> **Exercise set**
A) Decide whether each statement agrees with the article about St. Petersburg's rat man below, answering yes or no and quoting the words that decide it. (i) Mike Ahles's business card describes him as an environmental control technician. (ii) Homeowners must pay him for the poison he hands out. (iii) He has been the city's rat man for less than ten years.
B) From the article about St. Petersburg's rat man below, quote the part that opens with the words containing "By JEFF KLINKENBERG" and closes with "smells a rat.".

> **Document section**

St. Petersburg's rat man wages war on a battlefront that covers modest bungalows to million-dollar mansions. See, we've all got rats.

By JEFF KLINKENBERG
Published July 26, 2005


ST. PETERSBURG - He sniffs the air. He cocks his head, aims his nostrils at the ceiling. There it is, that odor, a little catty, but different. Mike Ahles smells a rat.

"Roof rat. Rattus rattus. Also known as a fruit rat."

Smelling rats is one of his talents. His city of St. Petersburg business card identifies him as an "environmental control technician," which is accurate as far as it goes, but hardly tells the whole, interesting story. For more than a quarter of a century he has been this city's unrelenting "rat man."

To him, the only good rat is a rat with advanced rigor mortis, preferably not in anyone's attic, under their bedroom floor or inside the dining room wall. For a city homeowner besieged by rats, he dispenses free advice and free poison if necessary, though with this dire caveat: "I can't control where a rat dies."

> **Record extracts**

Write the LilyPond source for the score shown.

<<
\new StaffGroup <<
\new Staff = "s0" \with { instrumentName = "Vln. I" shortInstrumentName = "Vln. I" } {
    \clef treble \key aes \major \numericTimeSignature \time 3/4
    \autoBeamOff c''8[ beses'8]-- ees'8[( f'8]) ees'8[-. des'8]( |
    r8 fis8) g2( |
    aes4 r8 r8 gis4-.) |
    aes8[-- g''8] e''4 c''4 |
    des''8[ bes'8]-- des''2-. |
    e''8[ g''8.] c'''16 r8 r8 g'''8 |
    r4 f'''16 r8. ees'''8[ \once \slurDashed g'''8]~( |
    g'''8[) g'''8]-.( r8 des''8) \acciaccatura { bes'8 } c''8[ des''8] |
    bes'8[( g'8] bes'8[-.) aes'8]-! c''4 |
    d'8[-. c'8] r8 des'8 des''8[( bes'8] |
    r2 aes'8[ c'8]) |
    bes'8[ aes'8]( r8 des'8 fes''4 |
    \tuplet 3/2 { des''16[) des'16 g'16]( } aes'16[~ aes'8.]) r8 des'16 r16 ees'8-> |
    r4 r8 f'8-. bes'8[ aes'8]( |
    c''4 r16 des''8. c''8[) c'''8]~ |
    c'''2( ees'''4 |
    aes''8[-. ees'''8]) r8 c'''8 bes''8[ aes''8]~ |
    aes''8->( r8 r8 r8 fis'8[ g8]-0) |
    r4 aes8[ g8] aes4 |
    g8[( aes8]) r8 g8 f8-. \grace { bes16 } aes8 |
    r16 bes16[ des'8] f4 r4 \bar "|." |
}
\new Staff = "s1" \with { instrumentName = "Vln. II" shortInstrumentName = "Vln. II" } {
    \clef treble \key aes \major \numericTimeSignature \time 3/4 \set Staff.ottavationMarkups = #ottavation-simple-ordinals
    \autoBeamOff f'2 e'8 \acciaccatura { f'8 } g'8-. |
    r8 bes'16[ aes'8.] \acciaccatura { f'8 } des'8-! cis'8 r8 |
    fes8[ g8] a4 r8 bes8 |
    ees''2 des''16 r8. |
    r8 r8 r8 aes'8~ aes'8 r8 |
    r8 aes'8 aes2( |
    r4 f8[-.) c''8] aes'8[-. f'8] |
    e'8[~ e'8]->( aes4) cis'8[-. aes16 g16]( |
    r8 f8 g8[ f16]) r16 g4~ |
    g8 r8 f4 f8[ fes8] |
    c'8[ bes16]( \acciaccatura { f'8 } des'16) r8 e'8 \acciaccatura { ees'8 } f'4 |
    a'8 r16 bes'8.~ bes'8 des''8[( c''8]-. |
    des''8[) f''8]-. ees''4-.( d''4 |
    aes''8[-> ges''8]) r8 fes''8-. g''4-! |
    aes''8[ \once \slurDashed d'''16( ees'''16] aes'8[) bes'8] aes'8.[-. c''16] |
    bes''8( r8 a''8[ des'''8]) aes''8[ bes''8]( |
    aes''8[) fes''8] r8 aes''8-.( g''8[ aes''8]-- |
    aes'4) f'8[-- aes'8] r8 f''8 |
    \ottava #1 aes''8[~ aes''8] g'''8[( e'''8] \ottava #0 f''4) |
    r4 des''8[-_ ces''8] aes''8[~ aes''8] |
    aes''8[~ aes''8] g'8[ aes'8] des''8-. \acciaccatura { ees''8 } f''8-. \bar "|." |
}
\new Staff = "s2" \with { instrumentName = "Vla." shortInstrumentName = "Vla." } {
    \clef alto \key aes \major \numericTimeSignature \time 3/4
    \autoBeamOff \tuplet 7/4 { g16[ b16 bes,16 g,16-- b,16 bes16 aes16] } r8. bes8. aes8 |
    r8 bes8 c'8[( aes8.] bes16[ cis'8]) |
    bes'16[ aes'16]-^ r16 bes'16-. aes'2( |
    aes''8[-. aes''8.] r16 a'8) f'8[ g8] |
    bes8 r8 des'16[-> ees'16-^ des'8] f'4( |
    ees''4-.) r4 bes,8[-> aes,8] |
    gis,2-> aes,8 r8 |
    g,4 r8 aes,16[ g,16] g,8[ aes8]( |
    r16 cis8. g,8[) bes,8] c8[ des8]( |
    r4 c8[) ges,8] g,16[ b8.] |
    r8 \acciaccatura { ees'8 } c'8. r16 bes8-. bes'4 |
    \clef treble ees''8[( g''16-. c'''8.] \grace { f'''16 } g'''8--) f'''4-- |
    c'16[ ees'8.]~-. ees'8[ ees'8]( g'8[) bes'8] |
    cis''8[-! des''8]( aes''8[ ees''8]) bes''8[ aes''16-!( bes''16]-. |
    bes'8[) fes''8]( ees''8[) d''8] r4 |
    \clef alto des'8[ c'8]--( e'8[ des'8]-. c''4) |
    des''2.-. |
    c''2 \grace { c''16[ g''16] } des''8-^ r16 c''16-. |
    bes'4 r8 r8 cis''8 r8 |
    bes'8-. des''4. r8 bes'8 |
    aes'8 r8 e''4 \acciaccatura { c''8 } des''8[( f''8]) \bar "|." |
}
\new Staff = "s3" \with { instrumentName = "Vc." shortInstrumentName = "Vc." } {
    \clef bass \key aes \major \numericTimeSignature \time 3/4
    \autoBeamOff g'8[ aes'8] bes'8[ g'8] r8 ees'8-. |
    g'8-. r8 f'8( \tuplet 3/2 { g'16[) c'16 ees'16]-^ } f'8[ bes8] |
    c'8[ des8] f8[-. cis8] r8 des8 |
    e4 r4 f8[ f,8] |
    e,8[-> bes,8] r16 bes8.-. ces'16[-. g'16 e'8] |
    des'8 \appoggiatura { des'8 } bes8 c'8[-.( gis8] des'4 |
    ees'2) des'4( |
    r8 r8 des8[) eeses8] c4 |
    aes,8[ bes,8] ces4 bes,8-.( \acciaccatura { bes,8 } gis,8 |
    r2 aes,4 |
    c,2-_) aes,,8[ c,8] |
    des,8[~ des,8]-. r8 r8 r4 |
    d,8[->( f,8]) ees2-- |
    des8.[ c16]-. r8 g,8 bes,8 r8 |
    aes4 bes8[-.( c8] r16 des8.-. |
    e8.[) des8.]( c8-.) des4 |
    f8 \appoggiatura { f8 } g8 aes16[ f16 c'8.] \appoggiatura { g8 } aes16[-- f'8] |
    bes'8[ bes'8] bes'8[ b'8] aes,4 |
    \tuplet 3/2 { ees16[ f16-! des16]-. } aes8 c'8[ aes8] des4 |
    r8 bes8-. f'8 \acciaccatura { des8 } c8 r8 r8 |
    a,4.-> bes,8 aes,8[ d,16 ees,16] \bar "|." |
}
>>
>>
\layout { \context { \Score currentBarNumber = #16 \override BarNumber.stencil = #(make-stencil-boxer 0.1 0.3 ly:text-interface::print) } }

> **Answer set**
A)
(i) Yes: "His city of St. Petersburg business card identifies him as an "environmental control technician,""
(ii) No: "he dispenses free advice and free poison if necessary"
(iii) No: "For more than a quarter of a century he has been this city's unrelenting "rat man.""

B)
By JEFF KLINKENBERG
Published July 26, 2005


ST. PETERSBURG - He sniffs the air. He cocks his head, aims his nostrils at the ceiling. There it is, that odor, a little catty, but different. Mike Ahles smells a rat.